[WHAT YOU HAVE TO DO]: Extend the essay on the Fritz Zwicky Paradox beyond its final sentence.

(Beginning of TEXT PASSAGE)

What is the Fritz Zwicky Paradox?
In our previous contribution we gave three historical examples of previous failures of Newtonian mechanics or dynamics. These failures implied quantum mechanics, special and general relativity. While not evident at start, each of these break-throughs lead, many decades later, to very major technological advances with industries worth trillions of dollars today. In the present era physics is experiencing the fourth failure. But how does the failure arise?
The Fritz Zwicky Paradox is one aspect of the fourth failure. The fourth failure means that cold or warm dark matter particles, if evidence were to be found which may be interpeted to be due to some particle decay (e.g. by the Alpha Magnetic Spectrometer or AMS), cannotplay a significant role in cosmology: If additional massive particles would be found to exist outside the Standard Model of particle physics, then they must be rare or too short lived to affect the mass budget of a galaxy. That is, concordance cosmology cannot be the correct description of the universe.
This statement goes massively against the widely held “believe” that the dynamics of the universe is driven largely by these particles, because in the presently widely accepted cosmological model such (heavy) elementary particles are understood to be dominating all forms of matter.
But why do we have this “standard” or “concordance” dark-matter-based cosmological model?
It rests on two fundamental assumptions:
First: The Theory of General Relativity is correct on galactic and cosmological scales.
Second: All matter is created during the Big Bang.
This leads to the concordance cosmological model according to which the cold or warm dark matter particles clump in an expanding universe gathering up the normal matter which we experience. The formation and evolution of galaxies are defined, in this model, by the collisions of myriads of small dark-matter clumps, some of these contain gas leading to the formation of stars. The concordance cosmological model is thus, strictly logically, tied up with very specific predictions concerning how galaxies look like, and also which types of galaxies ought to exist. And this is where the Fritz Zwicky (FZ) Paradox spoils the show:
The FZ Paradox arises due to two observations which famous CALTECH astronomer Fritz Zwicky made:
1) 1937: he notes that galaxies must be about 500 times heavier in the Coma galaxy cluster than judged from their light emission (e.g. Zwicky 1937). This is his famous conjecture that there must be cold or warm dark matter.
2) 1956: he notes that when galaxies interact (e.g. when they collide), the expelled matter can re-condense in regions and form new smaller (dwarf) galaxies. This is his famous conjecture that tidal-dwarf galaxies can form out of the collisional debris of other galaxies (Zwicky 1956, p.369, point 4).

(End of TEXT PASSAGE)
(Beginning of DATA FOR ANALYSIS)

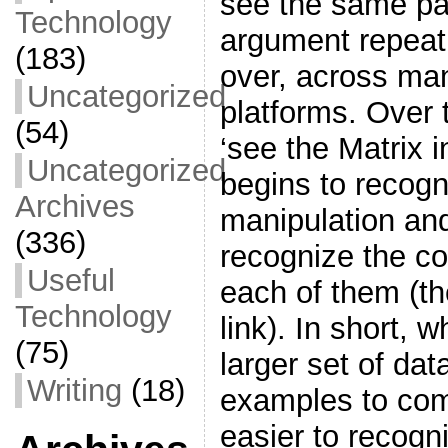
see the same pa
Technology
argument repeat
(183)
over, across ma
Uncategorized
platforms. Over t
(54)
‘see the Matrix 
Uncategorized
begins to recogn
Archives
manipulation an
(336)
recognize the c
Useful
each of them (th
Technology
link). In short,
(75)
larger set of dat
Writing
(18)
examples to co
easier to recogn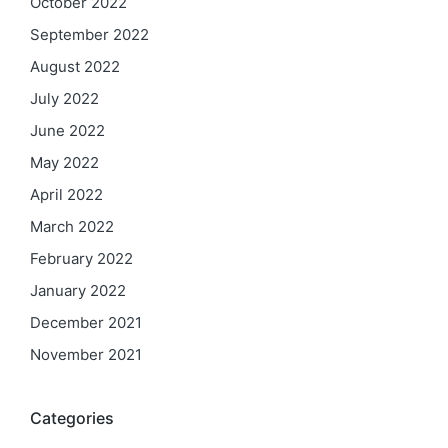
October 2022
September 2022
August 2022
July 2022
June 2022
May 2022
April 2022
March 2022
February 2022
January 2022
December 2021
November 2021
Categories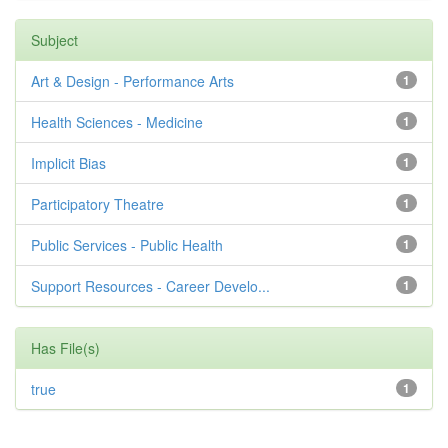
Subject
Art & Design - Performance Arts
1
Health Sciences - Medicine
1
Implicit Bias
1
Participatory Theatre
1
Public Services - Public Health
1
Support Resources - Career Develo...
1
Has File(s)
true
1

(End of DATA FOR ANALYSIS)

[ANSWER]:
Astronomical observations have traditionally been interpreted as being strongly supportive of both of these Fritz Zwicky Conjectures:
The first conjecture is supported by stars moving much faster about their galaxy than would be the case if there were no additional (dark) matter to hold them in (see galaxy rotation curves). And, it is also supported by the motions of galaxies in galaxy clusters, as noted by Fritz Zwicky. The overall cosmological evolution also supports this, but only if it is additionally speculated that Dark Energy exists. One needs to postulate the existence of Dark Energy to pull the matter apart again through an accelerating expansion in order to match, roughly, the large-scale structure that is observed. Without the speculative Dark Energy the clumping of Dark Matter would proceed too fast, and the cosmological model, based on the above two fundamental assumptions, would fail. Most cosmologists would also claim that Dark Energy is suggested by supernova Ia (SNIa) distances.
The second conjecture has been observed many times in real galaxies, and also in computer simulations. The formation of tidal dwarf galaxies is an inherent, strictly necessary, process coming from energy and momentum conservation. Young tidal dwarf galaxies are small disk galaxies with star-formation, and there is no viable physical mechanism which destroys them (as shown by Recchi et al.2007 and Kroupa 1997), except if they end up on a plunging orbit through the central region of their host galaxy. But this is very unlikely. The typical tidal dwarf galaxy finds itself on an orbit about the larger post-merger host galaxy, and it may loose its gas because of ram-pressure stripping. A young tidal dwarf galaxy can thus evolve to a dwarf elliptical galaxy if it remains quite close to a larger host galaxy. Tidal dwarf galaxies that are lost to “outer intergalactic space” remain dwarf galaxies with gas and continue forming stars, just like any other small galaxy (Hunter et al. 2000).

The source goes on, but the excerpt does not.